In December 1976 the PNP won a landslide victory, winning 47 of the 60 seats. Four months later the party was in complete disarray, hopelessly divided around its economic policy. As the economy deteriorated the divisions within the party became more extreme until 1980 when the PNP went down to its worst defeat since 1944.
This time around, the capacity of the party to unite around its economic
policy is again going to be put to the test, and the first hurdle will be at the budget presentation in April. For the last thirteen years Omar Davies as Minister of Finance has presided over the economy. He has never been accorded his due for the improvements to the economy under his stewardship.

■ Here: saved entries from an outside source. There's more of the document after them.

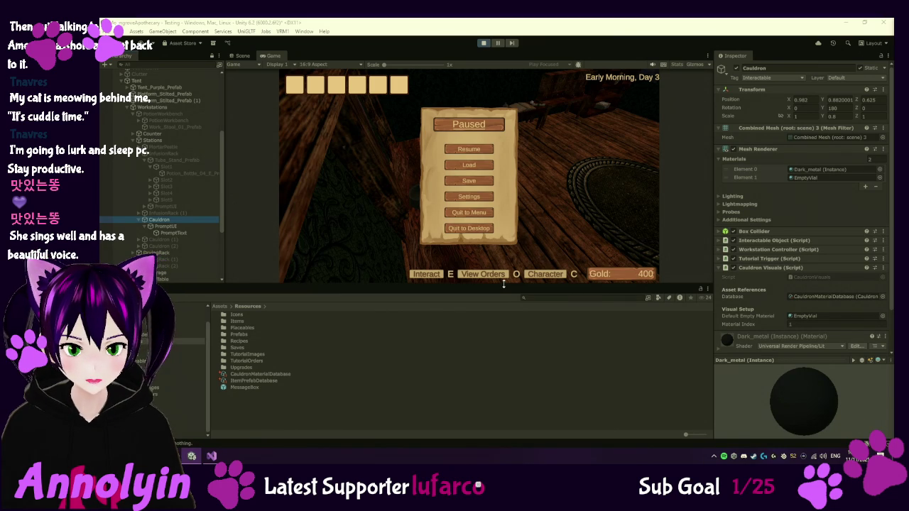
Review the Console's MusicManager messages about 'Spark of Growth - Morning', then resume the game
click(184, 288)
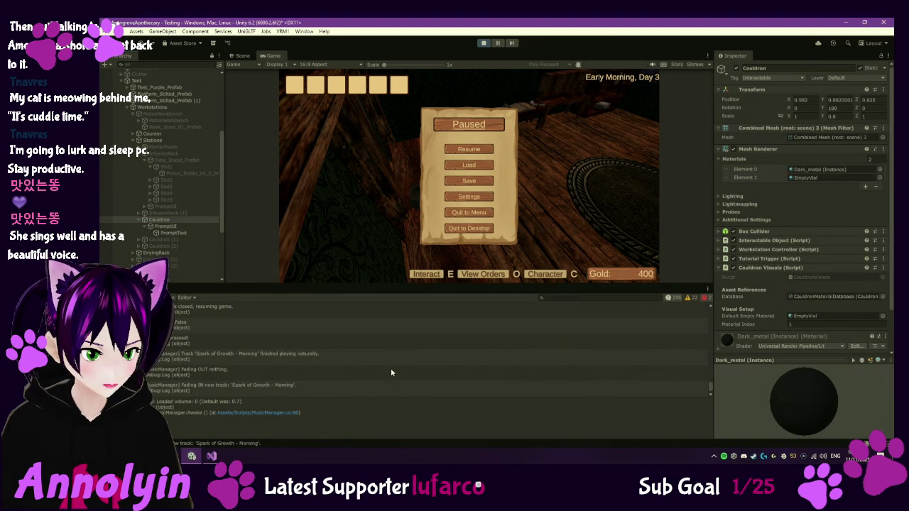
scroll(391, 372, up, 2)
scroll(391, 372, up, 3)
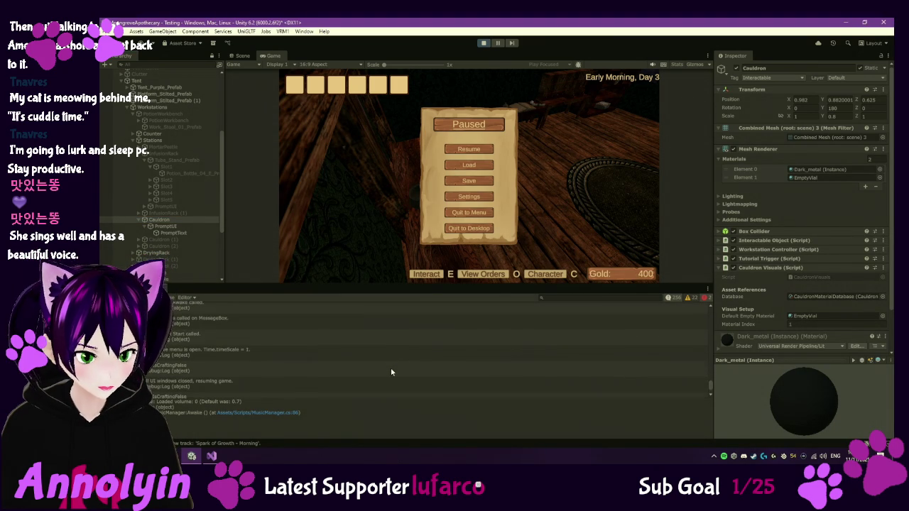
scroll(391, 372, up, 5)
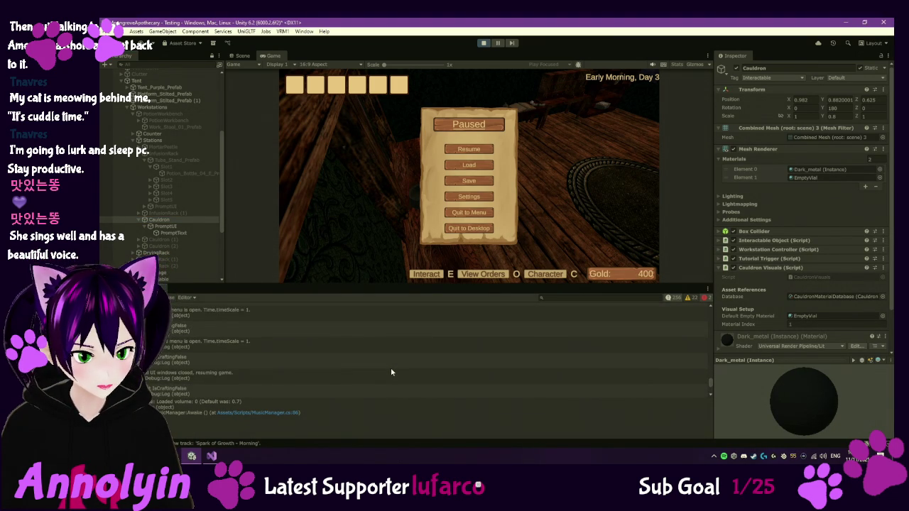
scroll(391, 372, up, 3)
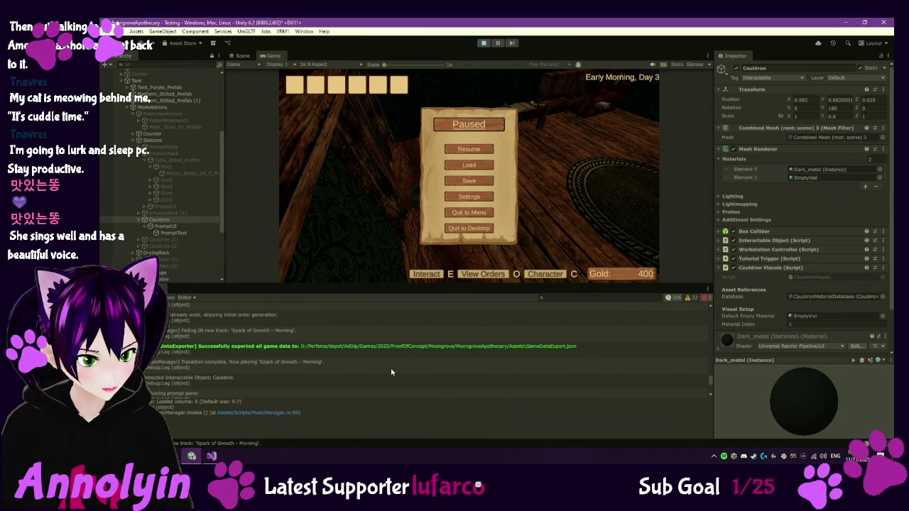
scroll(391, 371, down, 5)
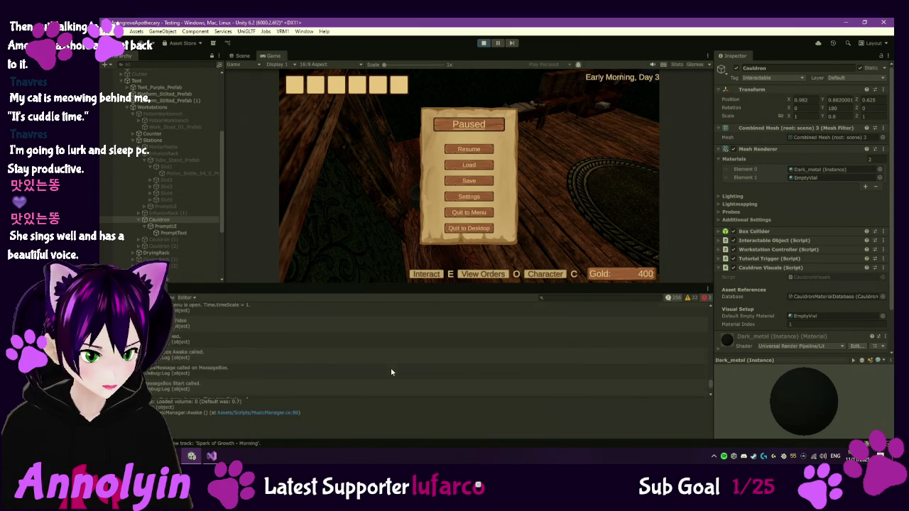
click(475, 149)
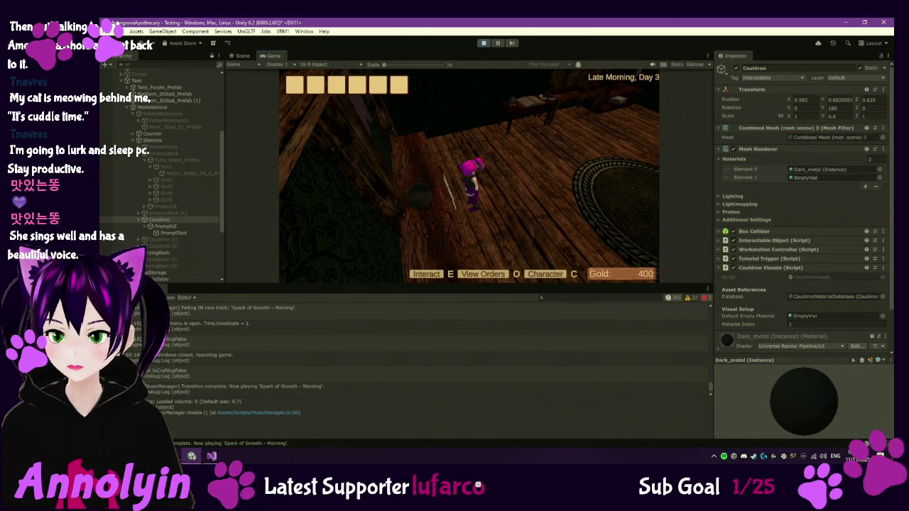
Walk around the room, pause, exit play mode, and bring Visual Studio back to the front
key(w)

The problem is that despite the data, the public does not share his view of progress and steadfastly refuses to believe that the extreme poverty which is their lot cannot be addressed immediately.
FAITH
For the masses the investment of faith in Simpson Miller is expected to bring an immediate substantial return in the form of jobs, and a comprehensive improvement of the physical environment in which they live.
The reality is they are hardly aware that the country has borrowed to its limit and will have to earn before it can spend. They have never been sufficiently educated around the fact that tourism is our only competitive export, and that despite our investment in education only a quarter of our students pass English and mathematics at the CXC level.
These persistently low levels of education and training are manifested in the low productivity of our labour force and in an economy which had hardly grown in over 30 years. This is what accounts for the joblessness and the marked drift towards crime and anarchy.
If the PNP is to unite around its economic policy and speak with one voice after the presentation of the budget everyone will have to make concessions. Omar Davies cannot continue to adopt the posture of an imperious schoolmaster speaking to delinquent students and the new leader will have to spend a part of her political capital in explaining that the satisfaction of wants are limited by the ability to pay.
There is also the sobering lesson that once the elections are over the electorate gives way in strategic importance to the investors in the economy and the holders of the national debt. Leadership, therefore, is faced with the task of simultaneously of addressing the concerns of divergent interests.
This brings me to the immense political capital which Portia Simpson Miller has accumulated. There are those who contend that this capital can be compared to that of Michael Manley in 1972 and Seaga in 1980.
As is to be expected, there is no shortage of volunteers ready and willing to expend it. First, there are the opportunists who are now tripping over themselves to establish either some point of connection with her present political fortunes, or to manufacture some evidence of
support during the campaign.
These are closely followed by those who spare no effort to exaggerate their role in the campaign, thus giving credence to the maxim, "Success has a thousand fathers but failure is an orphan."
IMPORTANT POSITIONS
This group has already assigned themselves important positions in the state ranging form cabinet minister to the chairmanship of the biggest state corporations. Finally, there are important sources of guidance which seem set to exert considerable
influence in this extremely important period of transition.
The question is which of these groups, if any, will be given the
opportunity of spending the political capital that she has accumulated over three decades in the political vineyard? My own view is that despite the competing claims, her political capital is going to be spent on her terms and as a result of her interpretation of political reality.